THE upside to an advertised conductor being indisposed, of course, is the opportunity to experience the skills and vision of a new, perhaps unfamiliar name. And while Emmanuel Krivine – unable to conduct because of illness – would undoubtedly have offered a fine, idiosyncratic vision in the first of the Scottish Chamber Orchestra’s four-concert Beethoven symphony cycle, young German conductor Kevin John Edusei, his last-minute stand-in, delivered a thoroughly accomplished, thought-provoking and idiosyncratic vision all his own.
SCO/Kevin John Edusei, Usher Hall, Edinburgh ****
Edusei is clearly going places, as chief conductor of the Munich SO and fresh from a European tour with the Chineke! Orchestra. There’s no doubting his exceptional skills – especially in faster music. His Beethoven First Symphony zipped along with remarkable verve and vigour (his “slow” movement Andante felt like more like a power walk than a saunter) but – miraculously – there was no lack of detail, with the SCO players on exceptionally incisive form. The opening movement of Edusei’s Eroica Symphony, too, was bracingly brisk but never driven, and he was good at highlighting inner details across both symphonies, even if some of their more obvious dramatic moments seemed to pass by unmined.
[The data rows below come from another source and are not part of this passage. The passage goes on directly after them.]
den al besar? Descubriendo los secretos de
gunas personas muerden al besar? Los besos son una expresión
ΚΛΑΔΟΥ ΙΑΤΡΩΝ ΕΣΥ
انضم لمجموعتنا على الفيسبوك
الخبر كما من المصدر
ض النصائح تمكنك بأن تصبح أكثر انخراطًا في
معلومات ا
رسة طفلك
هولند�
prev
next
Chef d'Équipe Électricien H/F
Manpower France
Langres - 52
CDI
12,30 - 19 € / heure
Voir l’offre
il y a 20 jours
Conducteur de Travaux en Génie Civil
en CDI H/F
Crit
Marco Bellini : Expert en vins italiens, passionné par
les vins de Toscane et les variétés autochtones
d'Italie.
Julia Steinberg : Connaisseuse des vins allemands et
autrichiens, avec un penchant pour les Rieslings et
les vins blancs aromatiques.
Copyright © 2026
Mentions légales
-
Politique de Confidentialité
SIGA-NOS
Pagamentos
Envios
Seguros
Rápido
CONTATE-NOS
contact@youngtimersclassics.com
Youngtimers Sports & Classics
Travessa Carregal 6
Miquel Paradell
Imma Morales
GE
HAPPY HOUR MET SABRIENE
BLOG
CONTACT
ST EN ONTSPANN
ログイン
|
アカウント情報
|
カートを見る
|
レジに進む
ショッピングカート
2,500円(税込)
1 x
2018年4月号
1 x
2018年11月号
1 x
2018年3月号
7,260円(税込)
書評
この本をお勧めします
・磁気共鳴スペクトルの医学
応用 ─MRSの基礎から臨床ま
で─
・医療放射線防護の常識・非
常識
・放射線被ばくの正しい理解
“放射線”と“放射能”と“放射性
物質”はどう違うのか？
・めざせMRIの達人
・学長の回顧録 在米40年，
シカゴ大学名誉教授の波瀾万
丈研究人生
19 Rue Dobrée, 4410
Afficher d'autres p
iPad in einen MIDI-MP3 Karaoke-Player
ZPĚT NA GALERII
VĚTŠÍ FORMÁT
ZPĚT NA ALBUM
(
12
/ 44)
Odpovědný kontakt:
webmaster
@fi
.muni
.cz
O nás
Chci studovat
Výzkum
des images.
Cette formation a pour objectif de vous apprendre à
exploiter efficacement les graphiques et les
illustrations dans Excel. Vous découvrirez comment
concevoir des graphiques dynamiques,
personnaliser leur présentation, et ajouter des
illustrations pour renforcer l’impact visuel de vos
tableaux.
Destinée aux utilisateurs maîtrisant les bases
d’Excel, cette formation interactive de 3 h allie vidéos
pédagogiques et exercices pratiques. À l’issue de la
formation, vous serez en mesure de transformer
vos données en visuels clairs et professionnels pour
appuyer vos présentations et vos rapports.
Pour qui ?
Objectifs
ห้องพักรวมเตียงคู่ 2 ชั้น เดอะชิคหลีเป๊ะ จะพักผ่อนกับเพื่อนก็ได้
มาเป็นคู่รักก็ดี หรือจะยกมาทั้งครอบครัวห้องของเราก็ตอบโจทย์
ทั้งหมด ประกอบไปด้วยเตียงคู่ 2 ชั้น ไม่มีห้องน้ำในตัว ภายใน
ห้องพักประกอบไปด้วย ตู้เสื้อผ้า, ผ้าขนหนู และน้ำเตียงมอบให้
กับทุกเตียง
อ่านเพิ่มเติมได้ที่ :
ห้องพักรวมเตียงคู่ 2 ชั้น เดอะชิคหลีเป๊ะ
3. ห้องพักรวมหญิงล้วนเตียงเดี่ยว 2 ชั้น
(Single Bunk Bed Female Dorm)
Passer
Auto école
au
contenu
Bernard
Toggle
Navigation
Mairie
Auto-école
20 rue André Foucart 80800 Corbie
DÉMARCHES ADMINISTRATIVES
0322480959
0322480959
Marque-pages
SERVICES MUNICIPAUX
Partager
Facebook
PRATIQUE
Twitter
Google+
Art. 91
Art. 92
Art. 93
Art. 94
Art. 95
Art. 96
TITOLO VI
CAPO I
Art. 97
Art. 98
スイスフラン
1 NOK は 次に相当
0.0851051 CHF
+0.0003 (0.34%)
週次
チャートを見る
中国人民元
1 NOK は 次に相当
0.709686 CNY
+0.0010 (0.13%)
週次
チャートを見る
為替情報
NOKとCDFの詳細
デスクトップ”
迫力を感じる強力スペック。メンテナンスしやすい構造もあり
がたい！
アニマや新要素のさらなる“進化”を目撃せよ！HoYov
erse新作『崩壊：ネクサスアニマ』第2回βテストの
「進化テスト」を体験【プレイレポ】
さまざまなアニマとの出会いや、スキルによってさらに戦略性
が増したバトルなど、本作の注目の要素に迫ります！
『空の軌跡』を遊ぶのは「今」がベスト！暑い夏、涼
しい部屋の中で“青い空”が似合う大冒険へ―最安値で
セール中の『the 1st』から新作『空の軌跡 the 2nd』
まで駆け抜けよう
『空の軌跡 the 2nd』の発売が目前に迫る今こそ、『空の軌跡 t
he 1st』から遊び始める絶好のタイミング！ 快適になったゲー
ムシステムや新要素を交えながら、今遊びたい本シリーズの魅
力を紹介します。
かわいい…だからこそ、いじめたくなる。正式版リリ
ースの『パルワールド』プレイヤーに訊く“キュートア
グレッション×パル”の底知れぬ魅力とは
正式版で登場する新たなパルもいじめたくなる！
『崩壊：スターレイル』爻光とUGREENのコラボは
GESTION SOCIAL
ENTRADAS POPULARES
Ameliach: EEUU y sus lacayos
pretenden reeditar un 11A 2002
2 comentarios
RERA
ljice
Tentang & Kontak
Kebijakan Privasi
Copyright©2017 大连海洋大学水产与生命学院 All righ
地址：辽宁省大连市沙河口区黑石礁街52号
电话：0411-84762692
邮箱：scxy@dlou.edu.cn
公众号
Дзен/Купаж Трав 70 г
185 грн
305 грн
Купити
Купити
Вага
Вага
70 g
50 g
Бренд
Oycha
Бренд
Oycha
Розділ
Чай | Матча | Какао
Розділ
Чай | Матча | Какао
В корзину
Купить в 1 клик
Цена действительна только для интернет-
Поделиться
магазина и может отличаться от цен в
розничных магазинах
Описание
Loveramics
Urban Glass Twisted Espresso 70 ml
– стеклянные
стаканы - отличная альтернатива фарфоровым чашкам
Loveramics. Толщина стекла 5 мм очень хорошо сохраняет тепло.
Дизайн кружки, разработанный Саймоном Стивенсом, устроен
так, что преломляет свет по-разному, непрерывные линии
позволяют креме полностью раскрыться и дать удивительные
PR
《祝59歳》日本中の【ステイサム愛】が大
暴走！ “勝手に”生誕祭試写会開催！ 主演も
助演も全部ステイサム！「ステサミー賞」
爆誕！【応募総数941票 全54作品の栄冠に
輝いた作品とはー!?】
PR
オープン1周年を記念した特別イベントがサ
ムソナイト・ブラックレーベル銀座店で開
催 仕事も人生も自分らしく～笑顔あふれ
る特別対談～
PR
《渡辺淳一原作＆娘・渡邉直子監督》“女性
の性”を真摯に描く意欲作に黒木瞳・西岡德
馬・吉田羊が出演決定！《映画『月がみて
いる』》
Edusei seemed less at ease in slower music, however, notably the Eroica’s funeral march, which unfolded as a series of vaguely connected episodes rather than with dramatic inevitability. His Eroica finale, too, felt strangely anticlimactic rather than the joyful apotheosis of all that had preceded it.
It was a memorable evening nonetheless, showcasing a conductor with plenty to say – and a fine ensemble with which to say it.